The court emphasised suspension of internet can be only temporary. "An order suspending internet services indefinitely is impermissible under the Temporary Suspension of Telecom Services (Public Emergency or Public Service) Rules, 2017. Suspension can be utilised for temporary duration only," it said. And, also the order suspending internet is bound to face the judicial review.

The court took a strong view on the undefined periodicity of the suspension rules,

"The existing Suspension Rules neither provide for a periodic review nor a time limitation for an order issued under the Suspension Rules. Till this gap is filled, we direct that the Review Committee constituted under Rule 2(5) of the Suspension Rules must conduct a periodic review within seven working days of the previous review, in terms of the requirements under Rule 2(6)," it said.

On the imposition of Section 144, the top court said that the power under the provision cannot be used to suppress legitimate expression of opinion or grievance or exercise of any democratic rights. "An order passed under Section 144, Cr.P.C. should state the material facts to enable judicial review of the same. The power should be exercised in a bona fide and reasonable manner, and the same should be passed by relying on the material facts, indicative of application of mind. This will enable judicial scrutiny of the aforesaid order", said the court.

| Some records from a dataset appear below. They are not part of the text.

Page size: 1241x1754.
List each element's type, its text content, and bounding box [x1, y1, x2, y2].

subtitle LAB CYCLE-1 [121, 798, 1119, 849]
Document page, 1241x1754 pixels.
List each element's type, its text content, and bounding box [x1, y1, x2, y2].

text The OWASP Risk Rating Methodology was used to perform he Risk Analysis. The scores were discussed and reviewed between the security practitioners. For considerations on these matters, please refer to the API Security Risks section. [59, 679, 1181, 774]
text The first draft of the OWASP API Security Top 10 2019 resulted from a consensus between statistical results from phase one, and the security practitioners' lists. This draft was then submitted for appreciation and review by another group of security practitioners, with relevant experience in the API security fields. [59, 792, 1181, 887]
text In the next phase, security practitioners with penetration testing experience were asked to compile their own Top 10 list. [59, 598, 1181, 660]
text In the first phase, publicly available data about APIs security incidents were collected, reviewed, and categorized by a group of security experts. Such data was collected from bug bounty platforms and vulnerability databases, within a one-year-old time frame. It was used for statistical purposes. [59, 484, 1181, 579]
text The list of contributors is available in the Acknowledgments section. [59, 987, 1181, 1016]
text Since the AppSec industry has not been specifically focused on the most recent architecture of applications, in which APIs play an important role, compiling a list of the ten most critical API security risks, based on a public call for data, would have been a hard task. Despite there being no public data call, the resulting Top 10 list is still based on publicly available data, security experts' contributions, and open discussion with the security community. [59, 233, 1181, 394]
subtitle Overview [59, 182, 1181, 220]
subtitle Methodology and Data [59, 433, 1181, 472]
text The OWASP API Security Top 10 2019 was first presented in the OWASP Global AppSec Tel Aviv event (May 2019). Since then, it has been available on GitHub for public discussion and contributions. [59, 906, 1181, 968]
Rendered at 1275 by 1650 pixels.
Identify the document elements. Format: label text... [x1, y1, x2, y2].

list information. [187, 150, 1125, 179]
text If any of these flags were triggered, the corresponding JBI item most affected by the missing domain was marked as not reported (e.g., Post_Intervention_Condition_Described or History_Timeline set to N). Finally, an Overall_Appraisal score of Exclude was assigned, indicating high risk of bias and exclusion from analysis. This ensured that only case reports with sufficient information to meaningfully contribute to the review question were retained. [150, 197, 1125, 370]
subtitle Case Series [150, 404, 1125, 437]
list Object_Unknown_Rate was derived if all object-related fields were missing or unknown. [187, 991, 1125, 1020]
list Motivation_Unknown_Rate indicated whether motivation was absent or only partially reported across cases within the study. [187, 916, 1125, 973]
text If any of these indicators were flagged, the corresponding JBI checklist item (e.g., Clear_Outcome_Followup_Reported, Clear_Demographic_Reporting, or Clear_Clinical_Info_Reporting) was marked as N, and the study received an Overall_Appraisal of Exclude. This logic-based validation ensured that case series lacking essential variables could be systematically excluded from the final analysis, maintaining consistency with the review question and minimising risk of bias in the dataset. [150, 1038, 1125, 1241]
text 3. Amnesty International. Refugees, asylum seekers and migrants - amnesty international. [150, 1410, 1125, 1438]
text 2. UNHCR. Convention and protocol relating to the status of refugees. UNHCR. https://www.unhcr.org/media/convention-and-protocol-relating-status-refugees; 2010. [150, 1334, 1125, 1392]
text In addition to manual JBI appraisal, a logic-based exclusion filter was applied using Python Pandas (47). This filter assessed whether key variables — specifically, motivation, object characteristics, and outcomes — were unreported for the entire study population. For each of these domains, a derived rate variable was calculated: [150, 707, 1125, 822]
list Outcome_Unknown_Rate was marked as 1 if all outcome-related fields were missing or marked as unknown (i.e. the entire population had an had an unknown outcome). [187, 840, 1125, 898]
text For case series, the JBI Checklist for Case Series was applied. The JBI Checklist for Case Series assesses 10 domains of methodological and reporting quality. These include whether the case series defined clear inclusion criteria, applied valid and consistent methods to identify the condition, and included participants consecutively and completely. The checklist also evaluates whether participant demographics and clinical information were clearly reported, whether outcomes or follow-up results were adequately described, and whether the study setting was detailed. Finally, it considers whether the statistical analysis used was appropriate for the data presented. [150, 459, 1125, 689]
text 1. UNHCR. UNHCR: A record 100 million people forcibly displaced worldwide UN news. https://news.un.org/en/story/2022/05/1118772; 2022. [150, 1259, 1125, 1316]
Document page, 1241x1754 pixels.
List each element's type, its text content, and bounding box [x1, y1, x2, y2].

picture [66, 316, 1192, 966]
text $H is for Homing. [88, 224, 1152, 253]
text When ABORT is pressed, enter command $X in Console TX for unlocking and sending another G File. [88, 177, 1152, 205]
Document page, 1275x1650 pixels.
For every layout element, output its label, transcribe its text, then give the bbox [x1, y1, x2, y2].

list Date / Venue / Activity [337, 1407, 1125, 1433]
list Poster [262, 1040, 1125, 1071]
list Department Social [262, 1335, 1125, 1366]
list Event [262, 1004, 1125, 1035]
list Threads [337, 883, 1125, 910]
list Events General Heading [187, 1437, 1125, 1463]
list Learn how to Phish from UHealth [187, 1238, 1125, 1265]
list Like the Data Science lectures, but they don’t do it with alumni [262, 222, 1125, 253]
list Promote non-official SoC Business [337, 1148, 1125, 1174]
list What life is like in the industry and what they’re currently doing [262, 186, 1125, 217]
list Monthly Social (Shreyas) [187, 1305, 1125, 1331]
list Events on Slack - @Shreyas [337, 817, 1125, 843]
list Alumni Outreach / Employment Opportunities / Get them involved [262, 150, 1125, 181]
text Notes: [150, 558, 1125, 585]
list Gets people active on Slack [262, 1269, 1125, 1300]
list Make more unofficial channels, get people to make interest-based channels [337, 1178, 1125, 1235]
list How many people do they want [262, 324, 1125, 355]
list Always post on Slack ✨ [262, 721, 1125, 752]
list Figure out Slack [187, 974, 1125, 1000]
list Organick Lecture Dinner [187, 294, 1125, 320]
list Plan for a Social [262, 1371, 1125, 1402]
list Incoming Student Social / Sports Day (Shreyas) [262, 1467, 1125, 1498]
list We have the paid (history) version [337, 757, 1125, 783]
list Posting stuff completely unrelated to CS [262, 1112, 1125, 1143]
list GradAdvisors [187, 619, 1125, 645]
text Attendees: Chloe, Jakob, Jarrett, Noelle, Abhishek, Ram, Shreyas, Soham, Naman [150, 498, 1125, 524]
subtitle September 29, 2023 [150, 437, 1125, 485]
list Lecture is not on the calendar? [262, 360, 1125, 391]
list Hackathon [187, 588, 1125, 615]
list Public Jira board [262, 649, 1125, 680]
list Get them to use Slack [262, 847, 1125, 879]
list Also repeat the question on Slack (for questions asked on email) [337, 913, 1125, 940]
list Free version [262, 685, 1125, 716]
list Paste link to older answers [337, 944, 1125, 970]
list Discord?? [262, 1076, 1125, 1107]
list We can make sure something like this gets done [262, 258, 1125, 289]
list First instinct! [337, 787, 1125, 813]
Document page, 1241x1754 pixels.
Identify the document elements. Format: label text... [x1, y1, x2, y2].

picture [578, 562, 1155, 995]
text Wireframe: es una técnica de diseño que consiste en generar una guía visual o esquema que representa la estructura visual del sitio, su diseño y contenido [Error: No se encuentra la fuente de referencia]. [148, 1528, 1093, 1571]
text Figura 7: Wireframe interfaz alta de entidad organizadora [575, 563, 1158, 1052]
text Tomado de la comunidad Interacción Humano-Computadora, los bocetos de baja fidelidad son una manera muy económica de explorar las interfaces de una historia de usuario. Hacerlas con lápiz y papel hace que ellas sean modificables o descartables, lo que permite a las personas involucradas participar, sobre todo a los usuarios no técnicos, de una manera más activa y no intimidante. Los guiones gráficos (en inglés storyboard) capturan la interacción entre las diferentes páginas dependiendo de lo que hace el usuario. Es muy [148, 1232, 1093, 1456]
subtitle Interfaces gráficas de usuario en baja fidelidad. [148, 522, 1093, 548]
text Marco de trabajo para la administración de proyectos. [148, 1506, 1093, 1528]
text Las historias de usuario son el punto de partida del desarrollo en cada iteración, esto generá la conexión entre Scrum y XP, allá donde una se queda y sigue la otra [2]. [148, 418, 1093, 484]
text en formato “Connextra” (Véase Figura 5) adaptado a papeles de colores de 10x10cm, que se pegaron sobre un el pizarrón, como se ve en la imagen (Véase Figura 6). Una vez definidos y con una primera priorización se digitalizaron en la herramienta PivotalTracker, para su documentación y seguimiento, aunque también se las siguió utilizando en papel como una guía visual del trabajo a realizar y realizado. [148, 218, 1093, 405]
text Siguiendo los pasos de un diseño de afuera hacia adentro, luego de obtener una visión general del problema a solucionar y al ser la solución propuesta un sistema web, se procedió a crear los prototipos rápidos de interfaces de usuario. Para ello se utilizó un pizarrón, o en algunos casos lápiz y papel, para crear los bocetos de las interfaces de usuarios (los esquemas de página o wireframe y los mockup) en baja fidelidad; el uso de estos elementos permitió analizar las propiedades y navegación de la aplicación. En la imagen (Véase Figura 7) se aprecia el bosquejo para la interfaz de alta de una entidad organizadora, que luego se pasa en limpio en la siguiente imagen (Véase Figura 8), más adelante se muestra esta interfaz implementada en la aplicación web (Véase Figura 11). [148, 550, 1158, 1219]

The apex court also observed that the orders not in accordance with the law laid in its verdict, must be revoked, and, in the future, if there is a necessity to pass fresh orders, the law laid down must be followed.

Besides Azad, the court had heard the petitions filed by Anuradha Bhasin, Executive Editor of Kashmir Times, and a few interveners, who challenged the imposition of restrictions on the valley.

"Repetitive orders under Section 144, CrPC would be an abuse of power. The respondent state/competent authorities are directed to review forthwith the need for continuance of any existing orders passed under Section 144, CrPC in accordance with law laid down above", said the court.